(Stored data entries)
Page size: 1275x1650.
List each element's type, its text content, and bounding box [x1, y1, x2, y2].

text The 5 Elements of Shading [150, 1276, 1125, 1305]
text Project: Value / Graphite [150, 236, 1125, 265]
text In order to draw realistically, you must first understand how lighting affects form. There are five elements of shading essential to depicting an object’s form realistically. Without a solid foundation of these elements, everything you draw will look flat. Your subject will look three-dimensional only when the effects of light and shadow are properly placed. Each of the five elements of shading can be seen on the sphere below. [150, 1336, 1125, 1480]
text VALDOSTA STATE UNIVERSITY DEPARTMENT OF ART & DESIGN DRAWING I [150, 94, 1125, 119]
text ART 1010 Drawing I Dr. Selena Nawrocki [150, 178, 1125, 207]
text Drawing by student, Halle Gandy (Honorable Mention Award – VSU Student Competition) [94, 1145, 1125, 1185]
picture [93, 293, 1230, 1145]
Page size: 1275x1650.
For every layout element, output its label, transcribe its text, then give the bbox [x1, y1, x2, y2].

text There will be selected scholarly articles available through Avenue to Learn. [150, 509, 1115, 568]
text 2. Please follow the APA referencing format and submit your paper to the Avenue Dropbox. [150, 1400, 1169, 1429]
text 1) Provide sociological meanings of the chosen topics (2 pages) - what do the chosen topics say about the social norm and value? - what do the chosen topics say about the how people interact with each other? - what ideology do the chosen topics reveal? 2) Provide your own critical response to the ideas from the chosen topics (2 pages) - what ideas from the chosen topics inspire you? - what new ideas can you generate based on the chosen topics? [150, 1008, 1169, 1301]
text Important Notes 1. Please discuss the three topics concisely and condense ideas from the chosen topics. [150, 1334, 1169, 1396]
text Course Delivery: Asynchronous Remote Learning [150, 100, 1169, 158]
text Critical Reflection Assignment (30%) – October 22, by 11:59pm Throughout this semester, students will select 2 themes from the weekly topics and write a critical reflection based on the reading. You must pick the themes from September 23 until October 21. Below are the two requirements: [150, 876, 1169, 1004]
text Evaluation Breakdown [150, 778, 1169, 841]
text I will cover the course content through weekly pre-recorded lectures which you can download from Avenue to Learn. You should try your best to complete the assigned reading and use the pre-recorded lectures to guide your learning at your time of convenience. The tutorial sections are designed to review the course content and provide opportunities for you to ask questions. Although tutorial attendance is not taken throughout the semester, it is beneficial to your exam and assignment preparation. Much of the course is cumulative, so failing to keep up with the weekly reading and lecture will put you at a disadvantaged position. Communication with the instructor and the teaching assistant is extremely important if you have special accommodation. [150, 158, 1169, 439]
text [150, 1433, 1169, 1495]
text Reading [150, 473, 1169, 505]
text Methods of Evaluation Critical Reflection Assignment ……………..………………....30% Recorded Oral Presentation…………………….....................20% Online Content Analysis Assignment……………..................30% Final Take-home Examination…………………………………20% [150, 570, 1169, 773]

(TASK DIRECTIONS):
An exact transcription of all the records is required.

(SOLVED EXERCISE):
Page size: 1275x1650.
List each element's type, its text content, and bounding box [x1, y1, x2, y2].

text The 5 Elements of Shading [150, 1276, 1125, 1305]
text Project: Value / Graphite [150, 236, 1125, 265]
text In order to draw realistically, you must first understand how lighting affects form. There are five elements of shading essential to depicting an object’s form realistically. Without a solid foundation of these elements, everything you draw will look flat. Your subject will look three-dimensional only when the effects of light and shadow are properly placed. Each of the five elements of shading can be seen on the sphere below. [150, 1336, 1125, 1480]
text VALDOSTA STATE UNIVERSITY DEPARTMENT OF ART & DESIGN DRAWING I [150, 94, 1125, 119]
text ART 1010 Drawing I Dr. Selena Nawrocki [150, 178, 1125, 207]
text Drawing by student, Halle Gandy (Honorable Mention Award – VSU Student Competition) [94, 1145, 1125, 1185]
picture [93, 293, 1230, 1145]
Page size: 1275x1650.
For every layout element, output its label, transcribe its text, then give the bbox [x1, y1, x2, y2].

text There will be selected scholarly articles available through Avenue to Learn. [150, 509, 1115, 568]
text 2. Please follow the APA referencing format and submit your paper to the Avenue Dropbox. [150, 1400, 1169, 1429]
text 1) Provide sociological meanings of the chosen topics (2 pages) - what do the chosen topics say about the social norm and value? - what do the chosen topics say about the how people interact with each other? - what ideology do the chosen topics reveal? 2) Provide your own critical response to the ideas from the chosen topics (2 pages) - what ideas from the chosen topics inspire you? - what new ideas can you generate based on the chosen topics? [150, 1008, 1169, 1301]
text Important Notes 1. Please discuss the three topics concisely and condense ideas from the chosen topics. [150, 1334, 1169, 1396]
text Course Delivery: Asynchronous Remote Learning [150, 100, 1169, 158]
text Critical Reflection Assignment (30%) – October 22, by 11:59pm Throughout this semester, students will select 2 themes from the weekly topics and write a critical reflection based on the reading. You must pick the themes from September 23 until October 21. Below are the two requirements: [150, 876, 1169, 1004]
text Evaluation Breakdown [150, 778, 1169, 841]
text I will cover the course content through weekly pre-recorded lectures which you can download from Avenue to Learn. You should try your best to complete the assigned reading and use the pre-recorded lectures to guide your learning at your time of convenience. The tutorial sections are designed to review the course content and provide opportunities for you to ask questions. Although tutorial attendance is not taken throughout the semester, it is beneficial to your exam and assignment preparation. Much of the course is cumulative, so failing to keep up with the weekly reading and lecture will put you at a disadvantaged position. Communication with the instructor and the teaching assistant is extremely important if you have special accommodation. [150, 158, 1169, 439]
text [150, 1433, 1169, 1495]
text Reading [150, 473, 1169, 505]
text Methods of Evaluation Critical Reflection Assignment ……………..………………....30% Recorded Oral Presentation…………………….....................20% Online Content Analysis Assignment……………..................30% Final Take-home Examination…………………………………20% [150, 570, 1169, 773]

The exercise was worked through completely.